= Given instruction a =
Mark each statement about the Levy v. Gadsby case report below yes or no, and quote the words of the report that decide it: (i) the court alone decides whether a written contract is usurious; (ii) the declaration had four counts; (iii) McIntosh died before execution was made.

= Excerpt provided =
⁂

U.S. Supreme Court Levy v. Gadsby, 7 U.S. 3 Cranch 180 180 (1805)
Levy v. Gadsby
7 U.S. (3 Cranch) 180
ERROR TO THE CIRCUIT COURT OF THE
DISTRICT OF COLUMBIA AT ALEXANDRIA
If A lends money to B, who puts it out at usurious interest and agrees to pay to A the same rate of interest which he is receiving upon A's money, this is usury between A and B, and an endorser of B's note to A may avail himself of the plea of usury.
If the usury be specially pleaded and the court reject the evidence offered upon such special plea, it may be admitted upon the general issue notwithstanding it has been refused upon the special plea.
The court has the exclusive power of deciding whether a written contract be usurious.
No principle is more clearly settled than that the construction of written evidence is exclusively with the court.
This was an action of assumpsit by Levy, the endorsee of a promissory note, against Gadsby, payee and endorser of McIntosh's note.
The declaration consisted of three counts. The 1st, in addition to the common averments, alleged that the plaintiff had brought suit upon the note against McIntosh in Maryland and recovered judgment, but that before execution made, McIntosh died insolvent. The 2d count was in the usual form excepting that it alleged that Gadsby, became liable by the custom of merchants. The 3d count was for money had and received. The defendant pleaded 1st, non assumpsit; 2d, as to the first count, usury between McIntosh and Levy, stating the transaction as a loan, by the latter to the former; 3d, as to the first count, usury between the same parties, stating the transaction as a forbearance of an antecedent debt. The 4th and 5th were like pleas of usury to the 2d count. The 3d and 5th pleas, by mistake, alleged the note given, in pursuance of the corrupt agreement, to be a note made by Gadsby to McIntosh, and by him endorsed to Levy, whereas the note in the declaration mentioned was a note made by McIntosh to Gadsby and by him endorsed to Levy. To the pleas of usury there were general replications and issues and a general verdict for the defendant. On
the trial, three bills of exception were taken by the plaintiff.

⁂

= Given instruction b =
Extract every line of the records below that contains the string "true".

⁂

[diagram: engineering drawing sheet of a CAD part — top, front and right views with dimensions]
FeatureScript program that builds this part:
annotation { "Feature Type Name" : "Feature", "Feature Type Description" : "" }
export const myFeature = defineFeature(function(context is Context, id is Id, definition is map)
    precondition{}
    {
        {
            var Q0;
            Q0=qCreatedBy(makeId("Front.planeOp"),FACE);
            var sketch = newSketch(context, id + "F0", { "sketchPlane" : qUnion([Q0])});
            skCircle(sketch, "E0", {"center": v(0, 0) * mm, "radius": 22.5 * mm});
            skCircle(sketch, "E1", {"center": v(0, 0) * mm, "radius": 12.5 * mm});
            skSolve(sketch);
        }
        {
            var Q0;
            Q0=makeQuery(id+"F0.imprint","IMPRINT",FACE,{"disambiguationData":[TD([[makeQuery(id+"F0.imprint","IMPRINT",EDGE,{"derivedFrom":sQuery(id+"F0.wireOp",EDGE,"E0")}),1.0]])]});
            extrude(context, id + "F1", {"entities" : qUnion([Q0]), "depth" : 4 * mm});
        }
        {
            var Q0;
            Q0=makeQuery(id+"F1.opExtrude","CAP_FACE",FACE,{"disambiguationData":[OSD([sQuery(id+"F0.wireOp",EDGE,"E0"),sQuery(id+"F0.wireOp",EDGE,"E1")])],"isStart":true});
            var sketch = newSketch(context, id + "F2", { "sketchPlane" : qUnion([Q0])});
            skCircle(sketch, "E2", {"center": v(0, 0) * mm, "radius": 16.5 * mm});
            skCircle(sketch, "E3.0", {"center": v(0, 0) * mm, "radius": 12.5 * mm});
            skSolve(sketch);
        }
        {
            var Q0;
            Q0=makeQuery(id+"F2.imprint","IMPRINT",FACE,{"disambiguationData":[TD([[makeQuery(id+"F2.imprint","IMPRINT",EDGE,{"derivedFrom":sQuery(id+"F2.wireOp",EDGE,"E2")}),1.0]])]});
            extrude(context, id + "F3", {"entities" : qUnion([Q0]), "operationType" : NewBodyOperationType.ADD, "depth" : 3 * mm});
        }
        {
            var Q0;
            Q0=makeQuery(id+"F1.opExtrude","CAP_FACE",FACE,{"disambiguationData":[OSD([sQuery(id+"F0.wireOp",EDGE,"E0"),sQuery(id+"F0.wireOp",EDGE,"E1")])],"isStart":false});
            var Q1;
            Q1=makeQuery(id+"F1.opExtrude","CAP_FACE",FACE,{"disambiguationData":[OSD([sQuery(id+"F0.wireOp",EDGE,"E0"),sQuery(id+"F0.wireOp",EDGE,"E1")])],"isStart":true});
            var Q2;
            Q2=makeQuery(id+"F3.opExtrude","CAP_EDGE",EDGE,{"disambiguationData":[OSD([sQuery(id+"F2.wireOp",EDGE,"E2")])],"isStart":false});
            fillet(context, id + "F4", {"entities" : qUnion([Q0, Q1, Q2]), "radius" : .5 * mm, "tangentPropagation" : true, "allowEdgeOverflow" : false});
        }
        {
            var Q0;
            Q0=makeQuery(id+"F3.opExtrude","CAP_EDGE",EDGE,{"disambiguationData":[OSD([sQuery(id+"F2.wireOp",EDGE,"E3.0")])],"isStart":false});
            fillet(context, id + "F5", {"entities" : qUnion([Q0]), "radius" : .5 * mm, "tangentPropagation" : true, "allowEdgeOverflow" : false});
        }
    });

⁂

= Worked answer a =
(i) Yes: "The court has the exclusive power of deciding whether a written contract be usurious."
(ii) No: "The declaration consisted of three counts."
(iii) Yes: "but that before execution made, McIntosh died insolvent."

= Worked answer b =
            Q0=makeQuery(id+"F1.opExtrude","CAP_FACE",FACE,{"disambiguationData":[OSD([sQuery(id+"F0.wireOp",EDGE,"E0"),sQuery(id+"F0.wireOp",EDGE,"E1")])],"isStart":true});
            Q1=makeQuery(id+"F1.opExtrude","CAP_FACE",FACE,{"disambiguationData":[OSD([sQuery(id+"F0.wireOp",EDGE,"E0"),sQuery(id+"F0.wireOp",EDGE,"E1")])],"isStart":true});
            fillet(context, id + "F4", {"entities" : qUnion([Q0, Q1, Q2]), "radius" : .5 * mm, "tangentPropagation" : true, "allowEdgeOverflow" : false});
            fillet(context, id + "F5", {"entities" : qUnion([Q0]), "radius" : .5 * mm, "tangentPropagation" : true, "allowEdgeOverflow" : false});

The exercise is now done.